给定文本:
::::::::::

问题:

In SQL something like

SELECT  count(id), sum(if(column1 = 1, 1, 0)) from groupedTable

could be formulated to perform a count of the total records as well as filtered records in a single pass.

How can I perform this in spark-data-frame API? i.e. without needing to join back one of the counts to the original data frame.

回答1:

Just use count for both cases:

df.select(count($"id"), count(when($"column1" === 1, true)))

If column is nullable you should correct for that (for example with coalesce or IS NULL, depending on the desired output).

回答2:

You can try using spark with hive as hive supports sum if() functionality of SQL

First you need to create hive table on top of your data using below code

val conf = new SparkConf().setAppName("Hive_Test")
val sc = new SparkContext(conf)
//Creation of hive context      
val hsc = new HiveContext(sc)

import spark.implicits._
import spark.sql

hsc.sql("CREATE TABLE IF NOT EXISTS emp (id INT, name STRING)")

hsc.sql("LOAD DATA LOCAL INPATH 'examples/src/main/resources/test.txt' INTO TABLE emp")


hsc.sql("""select count(id), SUM(v)
from (
select id, IF(name=1, count(*), 0) AS v
from emp
where id>0
group by id,name
) t2""")

::::::::::

任务 A: 请把给定文本中以包含“Just use count”的文字开头、以“the desired output).”结尾的部分原样重新写出。
任务 B: 请修改记录中从包含“left ankle: (813, 1195, 39)”的那一行起、到包含“right hip: (1162, 902, -8)”的那一行止的部分（两端都包括），将其中的“Person at”替换为“Individual at”，其余内容保持不变，只输出这些行。

输入记录:
::::::::::

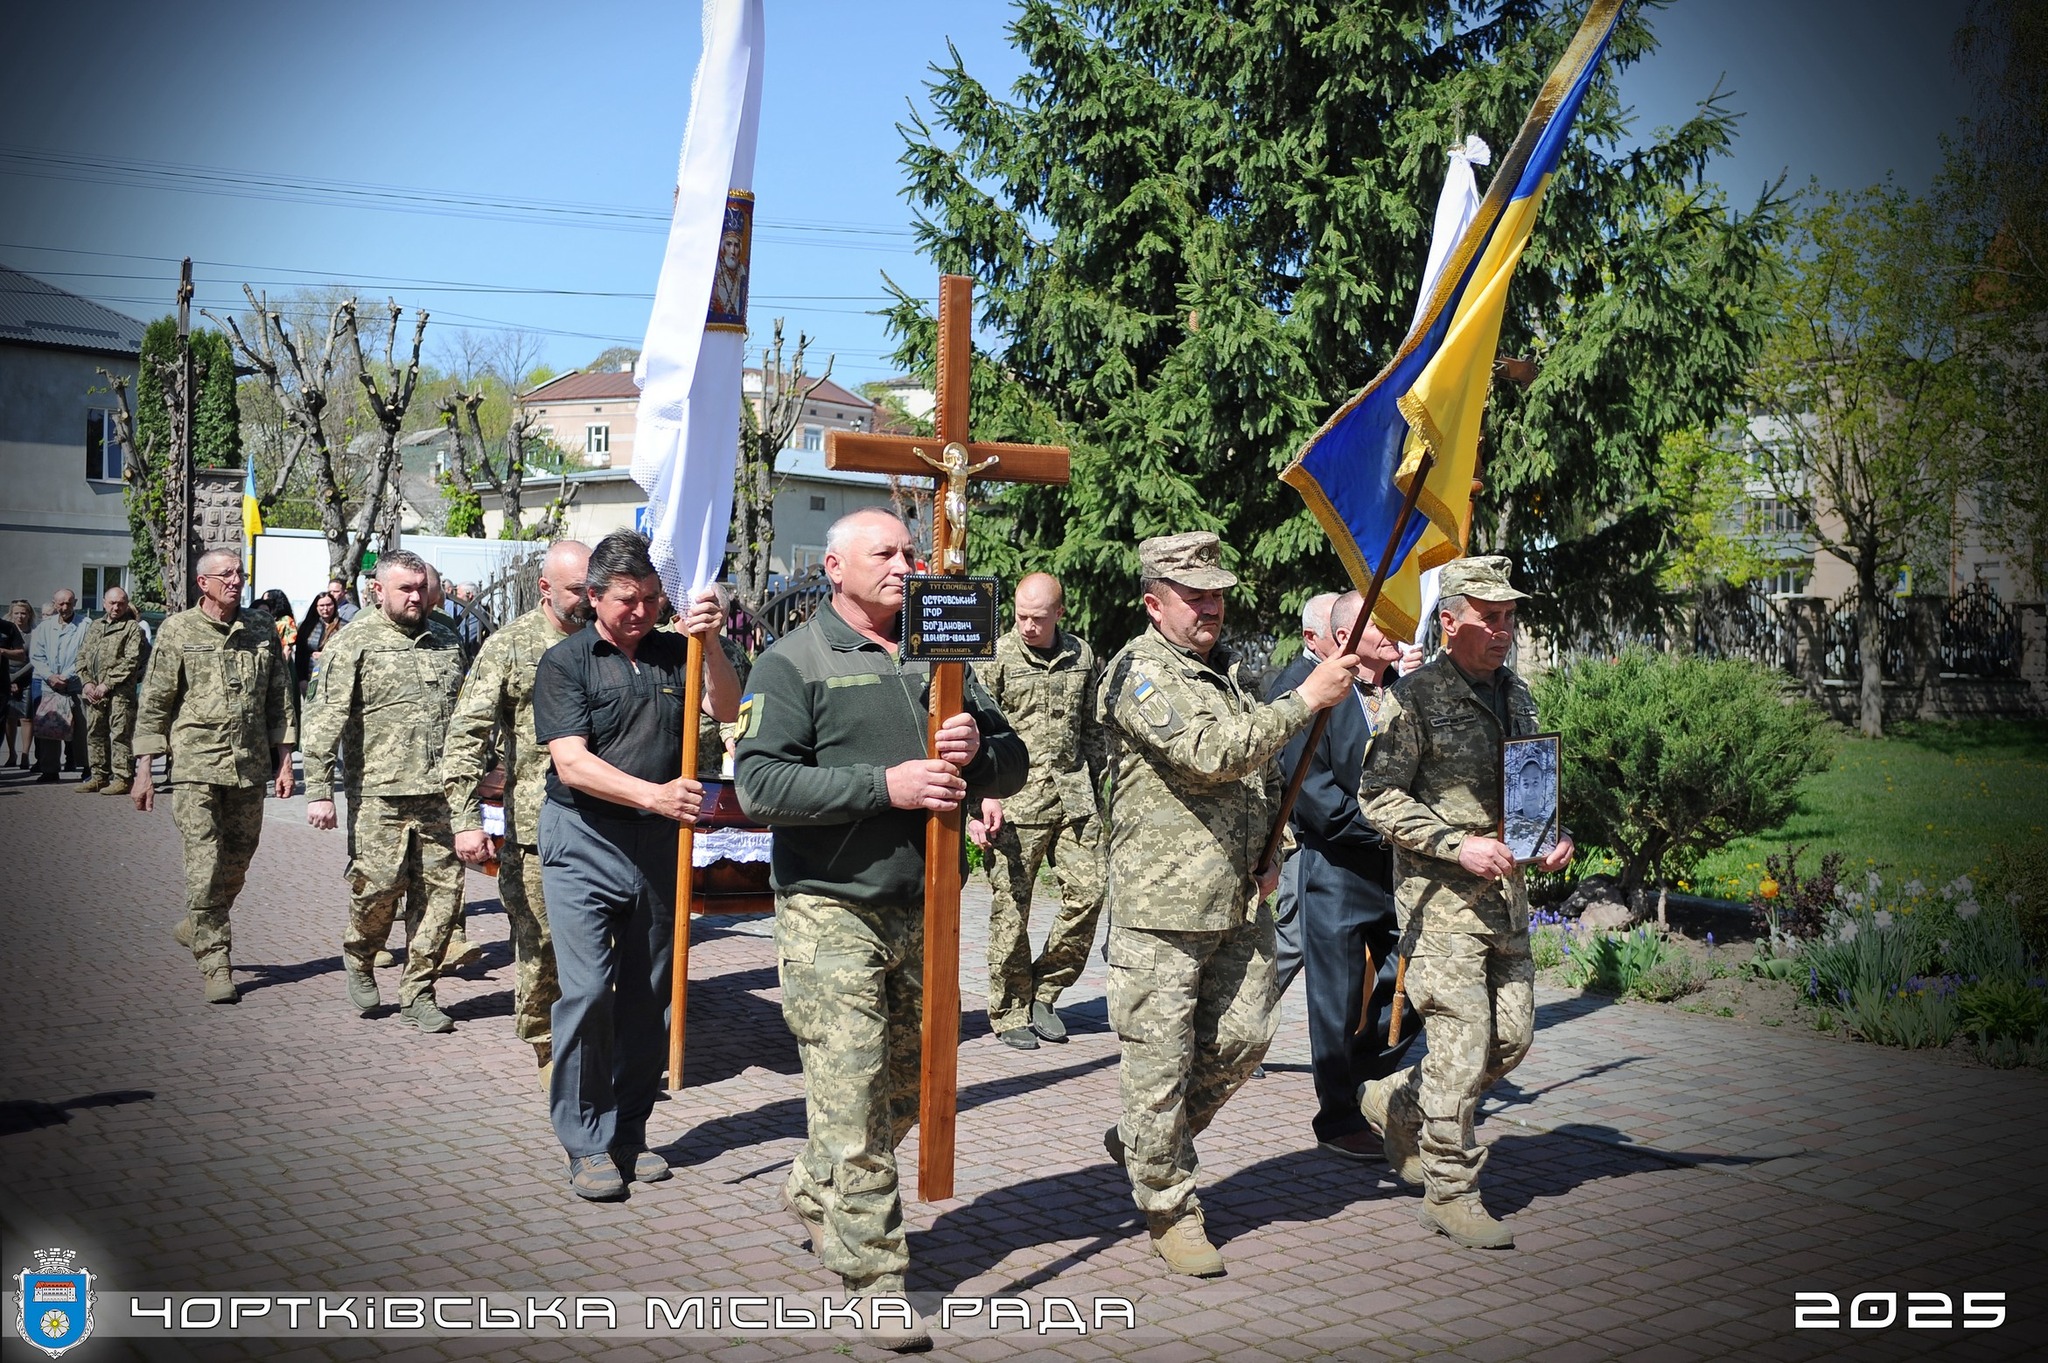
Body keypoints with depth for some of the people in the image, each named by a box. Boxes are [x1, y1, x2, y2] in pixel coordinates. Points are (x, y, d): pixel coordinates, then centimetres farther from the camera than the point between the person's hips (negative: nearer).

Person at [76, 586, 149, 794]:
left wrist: (107, 685, -13)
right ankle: (98, 776, 18)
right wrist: (87, 682, 2)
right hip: (94, 691, 6)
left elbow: (131, 662, -9)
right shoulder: (94, 626, 20)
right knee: (94, 733, 10)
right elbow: (82, 656, 18)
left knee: (120, 734, -8)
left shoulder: (132, 627, -1)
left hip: (119, 691, -6)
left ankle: (122, 778, -5)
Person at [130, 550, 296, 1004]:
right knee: (205, 867, -8)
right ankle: (217, 966, -1)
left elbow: (280, 698, 12)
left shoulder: (262, 629, 8)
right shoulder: (178, 631, 0)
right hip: (195, 766, -3)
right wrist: (144, 770, -2)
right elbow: (153, 703, 1)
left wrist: (284, 760, 7)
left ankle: (199, 928, 36)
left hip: (251, 766, 4)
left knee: (237, 863, 12)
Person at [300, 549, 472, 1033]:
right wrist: (319, 790, -13)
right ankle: (359, 960, 27)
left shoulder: (446, 644, 15)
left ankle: (418, 992, 14)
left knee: (441, 890, 2)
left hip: (439, 794, 4)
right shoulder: (355, 643, -1)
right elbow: (325, 719, -6)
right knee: (378, 885, -4)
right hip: (379, 794, -4)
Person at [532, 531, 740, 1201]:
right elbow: (571, 762, -13)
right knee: (587, 990, -8)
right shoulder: (565, 662, -3)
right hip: (586, 842, -4)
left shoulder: (675, 653, 7)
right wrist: (653, 795, -24)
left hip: (658, 844, 4)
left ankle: (630, 1132, 22)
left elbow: (727, 708, -7)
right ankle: (587, 1143, 4)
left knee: (648, 995, 9)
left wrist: (709, 644, -21)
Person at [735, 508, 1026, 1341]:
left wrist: (977, 750, -10)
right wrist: (885, 785, -21)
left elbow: (1011, 766, 14)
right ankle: (875, 1279, 2)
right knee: (850, 1100, -6)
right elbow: (762, 785, -15)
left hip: (922, 910, 6)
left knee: (904, 1087, 16)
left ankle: (813, 1195, 39)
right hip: (830, 913, -6)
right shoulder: (793, 662, -3)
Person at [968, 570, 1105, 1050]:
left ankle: (1044, 991, 16)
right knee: (1011, 907, 0)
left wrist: (1101, 784, 16)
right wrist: (985, 796, -14)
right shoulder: (996, 657, -1)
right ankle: (1010, 1013, 12)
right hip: (1015, 798, -4)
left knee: (1088, 891, -2)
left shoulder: (1082, 656, 11)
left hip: (1073, 794, 4)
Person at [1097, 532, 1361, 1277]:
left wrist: (1271, 853, 11)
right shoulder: (1140, 671, -11)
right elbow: (1212, 753, -25)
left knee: (1243, 1037, 11)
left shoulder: (1228, 670, 16)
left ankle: (1144, 1140, 31)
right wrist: (1306, 698, -23)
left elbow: (1263, 773, 26)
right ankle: (1169, 1208, 15)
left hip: (1239, 901, 8)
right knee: (1163, 1058, 1)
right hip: (1162, 902, -8)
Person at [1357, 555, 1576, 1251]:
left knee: (1512, 1036, 10)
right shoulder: (1414, 698, -9)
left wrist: (1555, 834, 6)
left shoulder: (1515, 694, 14)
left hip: (1507, 892, 8)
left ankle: (1396, 1103, 30)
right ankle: (1450, 1192, 7)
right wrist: (1459, 845, -19)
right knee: (1462, 1045, -7)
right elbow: (1379, 798, -11)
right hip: (1442, 899, -7)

::::::::::

输出结果 A:
Just use count for both cases:

df.select(count($"id"), count(when($"column1" === 1, true)))

If column is nullable you should correct for that (for example with coalesce or IS NULL, depending on the desired output).

输出结果 B:
left ankle: (813, 1195, 39)
right hip: (830, 913, -6)
right shoulder: (793, 662, -3)
Individual at [968, 570, 1105, 1050]:
left ankle: (1044, 991, 16)
right knee: (1011, 907, 0)
left wrist: (1101, 784, 16)
right wrist: (985, 796, -14)
right shoulder: (996, 657, -1)
right ankle: (1010, 1013, 12)
right hip: (1015, 798, -4)
left knee: (1088, 891, -2)
left shoulder: (1082, 656, 11)
left hip: (1073, 794, 4)
Individual at [1097, 532, 1361, 1277]:
left wrist: (1271, 853, 11)
right shoulder: (1140, 671, -11)
right elbow: (1212, 753, -25)
left knee: (1243, 1037, 11)
left shoulder: (1228, 670, 16)
left ankle: (1144, 1140, 31)
right wrist: (1306, 698, -23)
left elbow: (1263, 773, 26)
right ankle: (1169, 1208, 15)
left hip: (1239, 901, 8)
right knee: (1163, 1058, 1)
right hip: (1162, 902, -8)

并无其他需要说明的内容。